■ **WORK REQUEST**
Please return every line below that contains the string "SQUARE".

------------------------------

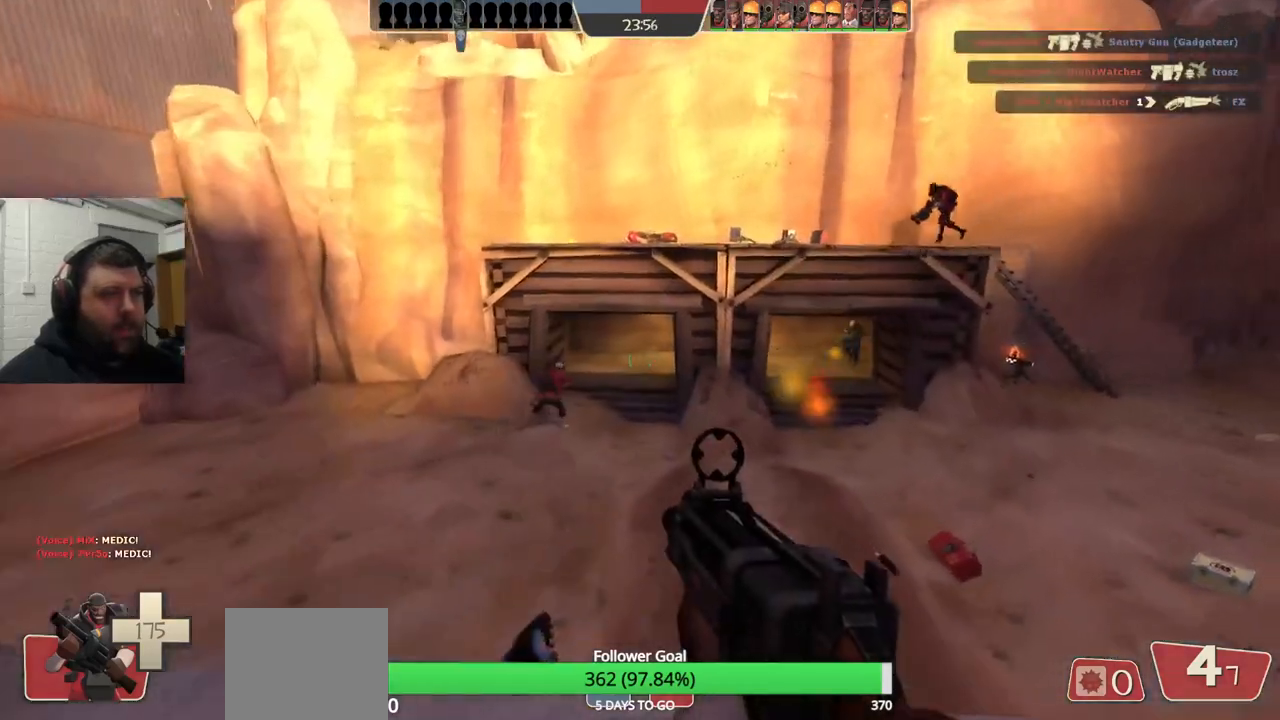
{"buttons": [], "left_stick": "up", "right_stick": "right", "events": [[117, "right_stick", "left"], [233, "left_stick", "up"], [267, "right_stick", "center"], [400, "right_stick", "right"]]}
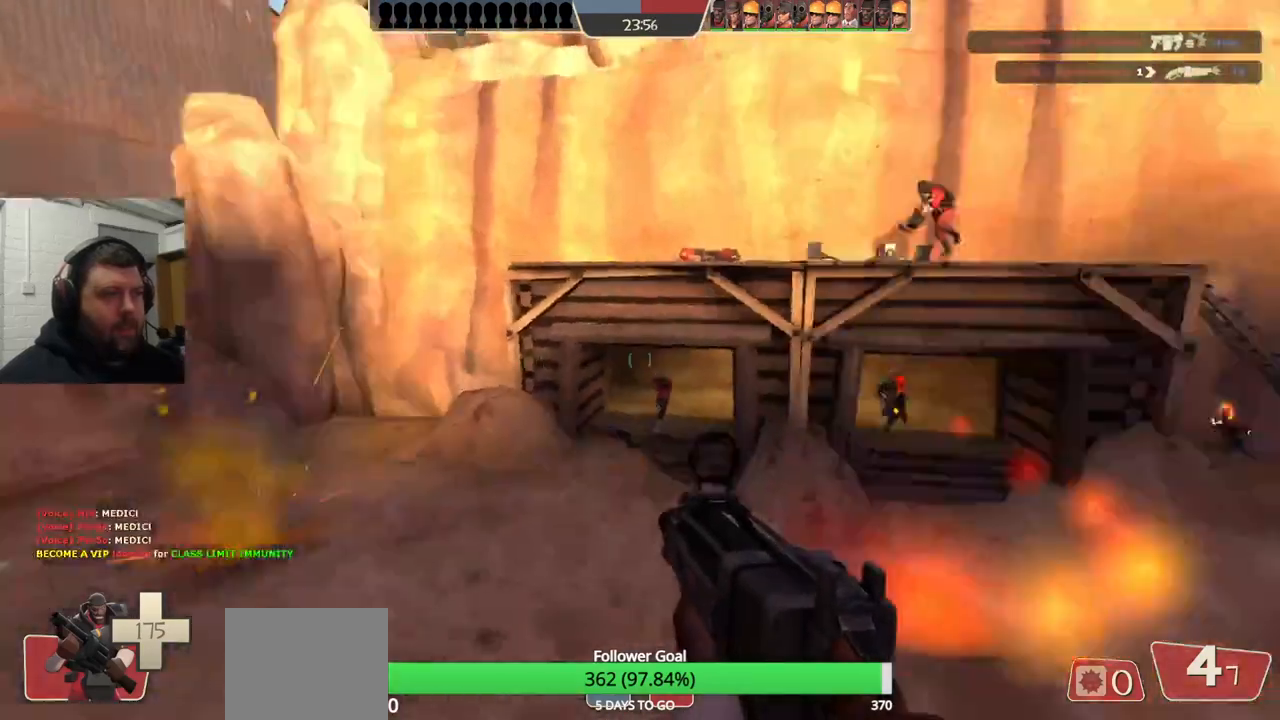
{"buttons": ["R2"], "left_stick": "up", "right_stick": "center", "events": [[83, "right_stick", "center"], [483, "R2", "down"]]}
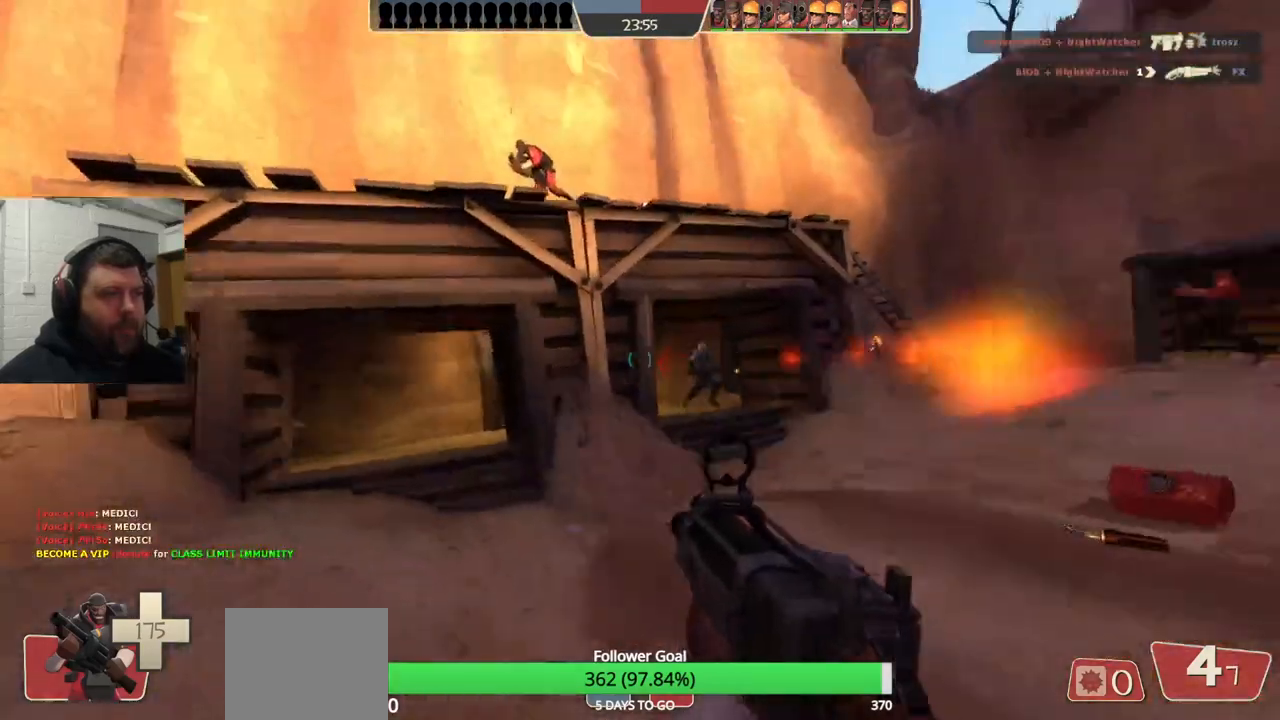
{"buttons": ["R2"], "left_stick": "down-right", "right_stick": "center", "events": [[467, "left_stick", "down-right"]]}
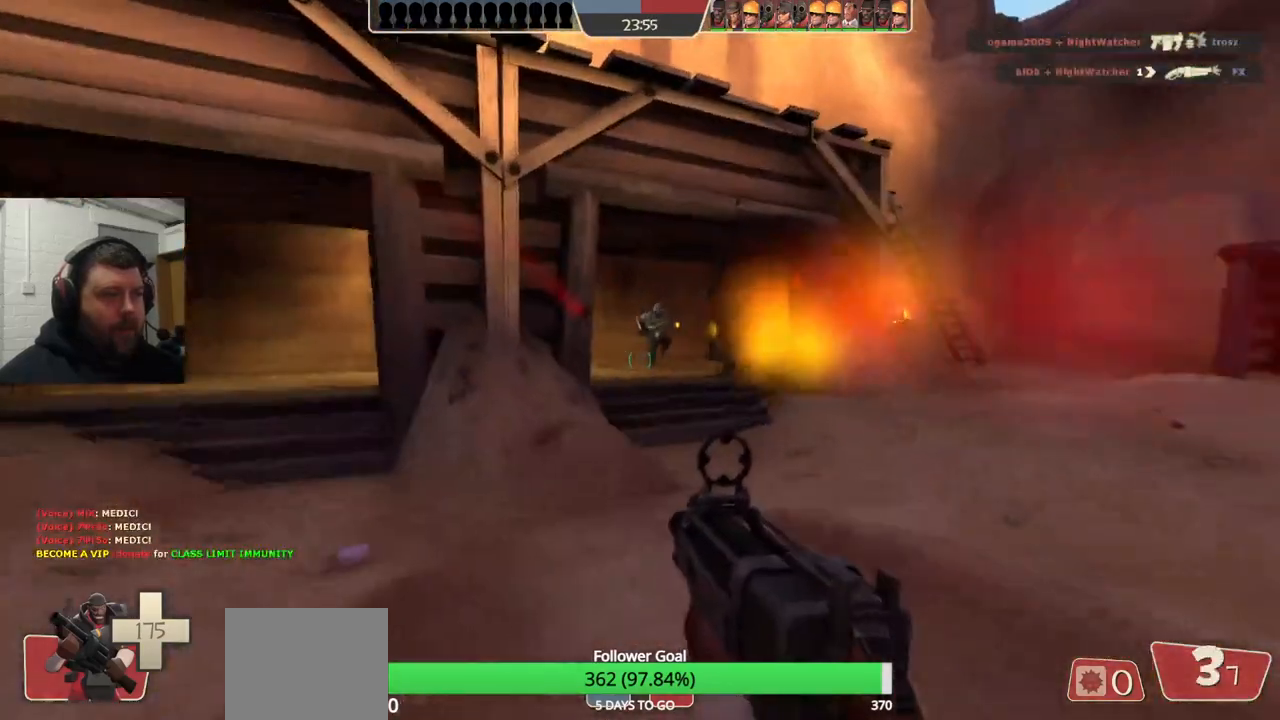
{"buttons": ["SQUARE"], "left_stick": "left", "right_stick": "center", "events": [[33, "left_stick", "down"], [167, "left_stick", "down-left"], [333, "left_stick", "left"], [383, "R2", "up"], [483, "SQUARE", "down"]]}
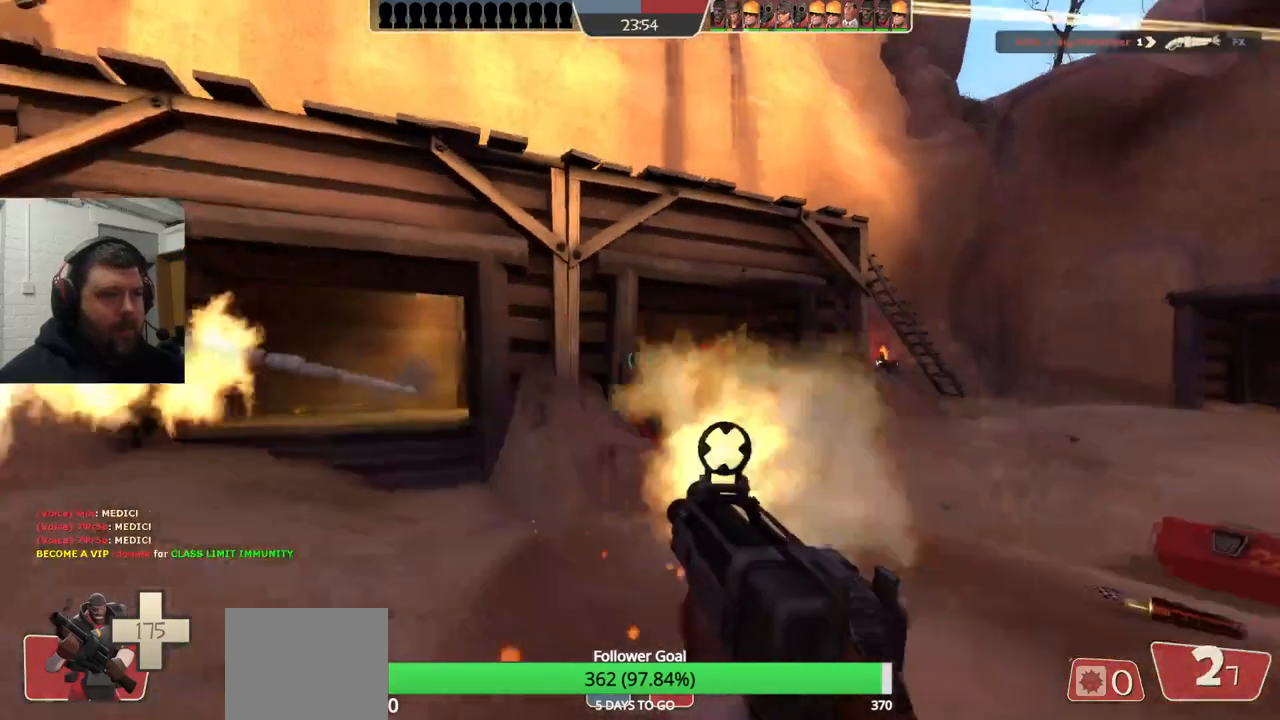
{"buttons": [], "left_stick": "up", "right_stick": "center", "events": [[67, "SQUARE", "up"], [133, "SQUARE", "down"], [200, "left_stick", "up-left"], [217, "SQUARE", "up"], [283, "SQUARE", "down"], [383, "SQUARE", "up"], [433, "left_stick", "up"]]}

------------------------------

■ **OUTPUT**
{"buttons": ["SQUARE"], "left_stick": "left", "right_stick": "center", "events": [[33, "left_stick", "down"], [167, "left_stick", "down-left"], [333, "left_stick", "left"], [383, "R2", "up"], [483, "SQUARE", "down"]]}
{"buttons": [], "left_stick": "up", "right_stick": "center", "events": [[67, "SQUARE", "up"], [133, "SQUARE", "down"], [200, "left_stick", "up-left"], [217, "SQUARE", "up"], [283, "SQUARE", "down"], [383, "SQUARE", "up"], [433, "left_stick", "up"]]}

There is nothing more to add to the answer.